The postponed elections in the Palestinian Authority: A warning sign for the "day after" Abu Mazen
By Dr. Michael Milshtein | May, 2021
|Photo: Kremlin.ru | CC BY 4.0|
Abu Mazen (Mahmoud Abbas) seems to have escaped with little damage from the postponement of the elections for which the Palestinian system has been preparing for over six months. Although Hamas expressed severe criticism, it is doubtful whether it will successfully promote a popular Intifada against the Palestinian Authority. Moreover, the public has not protested against the PA, and the international community has only feebly responded to Abu Mazen's announcement that he has put an end to this democratic process, the likes of which have not been experienced by the Palestinians in 15 years.

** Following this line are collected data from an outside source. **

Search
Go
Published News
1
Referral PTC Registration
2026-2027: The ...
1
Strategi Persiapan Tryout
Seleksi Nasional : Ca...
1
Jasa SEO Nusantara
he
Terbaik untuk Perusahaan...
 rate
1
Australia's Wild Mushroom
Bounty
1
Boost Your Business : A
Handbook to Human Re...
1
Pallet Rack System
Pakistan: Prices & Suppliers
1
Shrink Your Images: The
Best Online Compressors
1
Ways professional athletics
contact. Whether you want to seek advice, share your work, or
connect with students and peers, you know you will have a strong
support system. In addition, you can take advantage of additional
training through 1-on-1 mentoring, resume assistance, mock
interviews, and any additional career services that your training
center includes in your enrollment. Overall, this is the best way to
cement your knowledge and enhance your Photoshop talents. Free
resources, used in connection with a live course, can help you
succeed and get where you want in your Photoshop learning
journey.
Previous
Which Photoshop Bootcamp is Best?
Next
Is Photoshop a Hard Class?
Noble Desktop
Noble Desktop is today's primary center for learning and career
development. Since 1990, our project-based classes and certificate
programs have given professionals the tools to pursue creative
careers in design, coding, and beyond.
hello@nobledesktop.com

Those who are knowledgeable in Abu Mazen's political demeanor were not surprised by the postponement. Since he was elected president in 2005, he has been creating severe crises internally and externally that reflected a lack of profound strategic thinking, as well as a gap between interests and actual outcomes. In the best-case scenarios, they ended with his embarrassing retreat; in the worst-case ones, in painful defeat. The 2006 elections which Hamas won was a prominent example, as was the Palestinian Authority's defeat in the fight for control of the Gaza Strip in 2007, and the dozens of crises between Israel and the PA over the past decade, which began with great fuss and mostly ended with the Palestinians folding.
The same was true for the elections: Abu Mazen initiated this move about six months ago but had no intention of seeing it through. Instead, he sought to use it to improve his image in the eyes of the incoming U.S. administration, get its attention, and strengthen his weakening legitimization domestically. In his heart of hearts, Abu Mazen assumed that Hamas would raise difficulties that would enable him to blame it for the failed attempt at elections, or else that Israel would thwart it early on.
In practice, the stars aligned against him once again: Hamas employed a "honey trap" strategy, agreeing to every condition set by the PA; the West was indifferent to the goings on in the Palestinian Authority; Israel remained vague, refusing to "come to Abu Mazen's aid" by expressing any real objection to holding elections in Jerusalem; and, within his own camp, motivation was found for promoting the elections, primarily by Jibril Rajoub, One of Fatah`s prominent leaders, who believed they could pave the way to presidency for him.
As time went by, the adventure became riskier: Fatah split up more and more into several lists that turned against one another; whereas Hamas put together an attractive list, forming a united front, and making Abu Mazen realize that he was headed for certain defeat. He used the matter of holding the elections in Jerusalem as means by which to "get off" the election "high horse", blaming Israel for his failed attempt, although it is clear to every Palestinian that this is merely an excuse, and not a genuine reason. Abu Mazen has therefore lost from every direction: his party was crushed while preparing for the elections that will not be taking place; whereas he himself is being accused both internally and externally for preventing democratization and national reconciliation.
The elections affair serves as a warning for the Palestinians, Israel, Arab world and international community in anticipation of what might happen on the "day after" Abu Mazen. This event triggers several alerts: the Fatah's profound weakness and internal division versus Hamas' strength; the absence of a clear strategy and organized decision-making process in Ramallah's top echelon; and the feebleness of key figures in Abu Mazen's circle who aspire to become his successors while failing to do as expected of them and stop the 86-year-old president well in advance from taking a confident step toward a political abyss.
One might also wonder why the public is so indifferent to the elections being postponed – behavior that does not attest to agreeing with the PA's policy, but rather to deep alienation, distrust and disinterest, that, in the "day after" scenarios, could evolve into an "Arab Spring"-like wave of protests against the government in Ramallah.
Further attention must be paid to Rajoub, who suffered a blow by the postponement of the elections, but may promote them more persistently on the "day after", enhancing his call for the establishment of a joint Fatah-Hamas national leadership. Such a scenario could allow Hamas to strengthen its standing in the Palestinian system while entrenching its status as its rightful leader – a strategic goal of the organization on the "day after" Abu Mazen.
The current crisis shows that Abu Mazen has come to the end of his political road, and the "day after" issue is becoming more relevant than ever. Since he seems incapable of providing any prospects in the internal Palestinian context or the negotiations with Israel, Aby Mazen will probably continue to rule using his "regular" patterns, with no vision for the future, until he will "disappear". Unless some surprising scenarios involving his resignation or "removal" by others in the Palestinian leadership will materialize, of which, at present at least, there is no indication.
Authored by Dr. Michael Milshtein, a senior researcher at the Institute for Policy and Strategy (IPS), Reichman University.